19 lapak PKL ditertibkan setelah 20 tahun berjualan di trotoar jalan Sultan Alauddin Makassar

Makassar (ANTARA) - Pemerintah Kota (Pemkot) Makassar, Sulawesi Selatan, menertibkan 19 lapak pedagang kaki lima (PKL) di atas trotoar di Jalan Sultan Alauddin, setelah lebih dari 20 tahun berjualan.
Camat Rappocini, Muhammad Aminuddin di Makassar, Rabu, menegaskan bahwa pembongkaran dilakukan secara mandiri oleh para pedagang sebagai tindak lanjut atas surat teguran yang telah diberikan sebelumnya, sekaligus penegakan Peraturan Daerah (Perda) Kota Makassar Nomor 7 Tahun 2021 tentang Ketertiban Umum.
"Kami telah bertemu para pedagang dan penertiban ini dilakukan secara mandiri oleh para pedagang setelah diberikan surat teguran karena melanggar Perda Nomor 7 Tahun 2021 tentang Ketertiban Umum," ujarnya.
Aminuddin mengatakan penertiban bangunan liar itu berupa lapak pedagang kaki lima yang berdiri di atas trotoar dan saluran drainase pada sejumlah titik strategis di Kota Daeng itu.
Dia menyatakan jika pembongkaran secara mandiri itu dilakukan untuk mengembalikan fungsi pedestrian serta menciptakan lingkungan perkotaan yang tertib, aman, dan nyaman bagi seluruh lapisan masyarakat.
Menurut dia, keberadaan lapak-lapak tersebut dinilai tidak hanya mengganggu fungsi trotoar sebagai hak pejalan kaki, tetapi juga menutup saluran drainase serta merusak estetika kawasan jalan protokol.
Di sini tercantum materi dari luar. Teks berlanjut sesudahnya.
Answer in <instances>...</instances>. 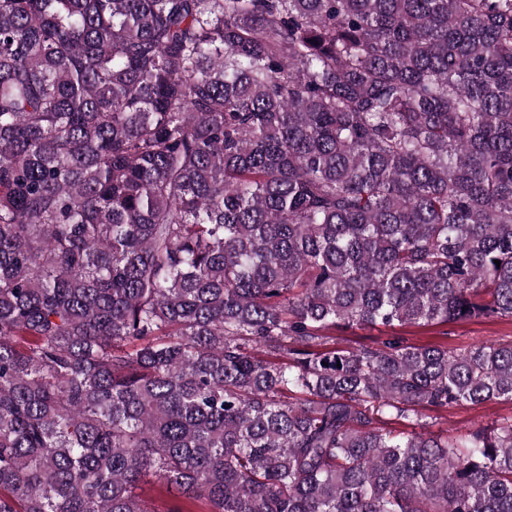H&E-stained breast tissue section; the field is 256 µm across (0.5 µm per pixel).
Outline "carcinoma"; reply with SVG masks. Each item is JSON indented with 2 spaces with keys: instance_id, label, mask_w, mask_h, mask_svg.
<instances>
[{
  "instance_id": "carcinoma-1",
  "label": "carcinoma",
  "mask_w": 512,
  "mask_h": 512,
  "mask_svg": "<svg viewBox=\"0 0 512 512\" xmlns=\"http://www.w3.org/2000/svg\"><path fill=\"white\" fill-rule=\"evenodd\" d=\"M500 264H495V261ZM512 0H0V512H512ZM341 346L374 345L389 336H399L415 345H441L464 349L476 344L512 340V320H468L444 324L410 325L393 331L377 329H337L332 333ZM504 418H512V403L509 401L494 400L480 406L462 403L441 412L436 426L431 430H441L454 436L481 426H490ZM144 488L145 494L154 501L155 507L159 512H166L173 507H186L191 510H198L194 505L190 504V500L185 499L176 491L173 490L171 493H167L165 488L160 486L159 482H152L145 485Z\"/></svg>"
}]
</instances>
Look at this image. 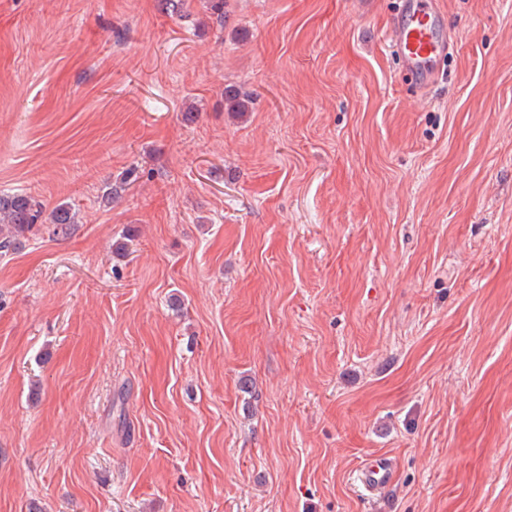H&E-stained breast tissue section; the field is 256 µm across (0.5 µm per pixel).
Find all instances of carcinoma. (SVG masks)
<instances>
[{
    "mask_svg": "<svg viewBox=\"0 0 512 512\" xmlns=\"http://www.w3.org/2000/svg\"><path fill=\"white\" fill-rule=\"evenodd\" d=\"M46 218L54 225V232L67 233L77 223V217L67 206H59L43 216L41 204L32 196L16 193L0 195V256L21 246V237Z\"/></svg>",
    "mask_w": 512,
    "mask_h": 512,
    "instance_id": "obj_1",
    "label": "carcinoma"
}]
</instances>
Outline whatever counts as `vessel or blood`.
<instances>
[{"label":"vessel or blood","mask_w":512,"mask_h":512,"mask_svg":"<svg viewBox=\"0 0 512 512\" xmlns=\"http://www.w3.org/2000/svg\"><path fill=\"white\" fill-rule=\"evenodd\" d=\"M390 46L403 72L419 87L428 88L449 49L445 14L438 0H401L390 32ZM393 481L392 461L377 455L357 469L353 485L364 500L371 501Z\"/></svg>","instance_id":"1"}]
</instances>
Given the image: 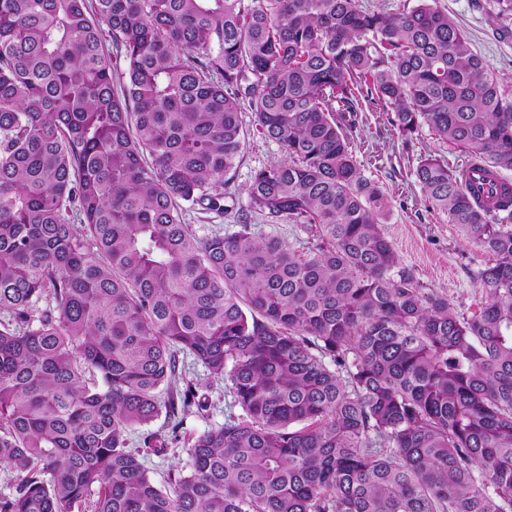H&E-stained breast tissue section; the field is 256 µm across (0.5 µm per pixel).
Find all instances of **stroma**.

"Kondisi ini kerap menimbulkan kesan semrawut dan berpotensi memicu persoalan lingkungan, terutama saat musim hujan," katanya.
Aminuddin menyebut total PKL yang terdampak penertiban di kawasan tersebut berjumlah 19 lapak. Sebelum dilakukan pembongkaran, pihak pemerintah setempat telah beberapa kali memberikan peringatan secara persuasif.
"Sudah empat kali kami lakukan teguran secara pendekatan humanis. Tiga kali oleh pihak Kelurahan Gunungsari dan satu kali oleh kami di Kecamatan Rappocini. Jadi penertiban ini bukan dilakukan secara tiba-tiba," jelasnya.
Aminuddin membeberkan bahwa keberadaan lapak-lapak PKL di sepanjang trotoar Jalan Sultan Alauddin tersebut telah berlangsung cukup lama, yakni sekitar 20 tahun.
Namun, baru dapat ditertibkan saat ini seiring dengan komitmen Pemerintah Kota Makassar dalam menata ruang publik agar lebih tertib dan ramah bagi masyarakat.
Terkait solusi bagi para pedagang, Pemerintah Kecamatan Rappocini saat ini tengah menyiapkan opsi relokasi ke sejumlah titik yang dinilai lebih representatif.
Namun, ia mengakui proses tersebut tidak mudah mengingat keterbatasan lahan di wilayah Rappocini.
"Kami tetap memikirkan solusi relokasi lebih bagus bagi pedagang. Di Kecamatan Rappocini sangat sulit menemukan lahan kosong yang tidak memiliki pemilik atau lahan milik Pemkot yang bisa menampung seluruh PKL," ucapnya.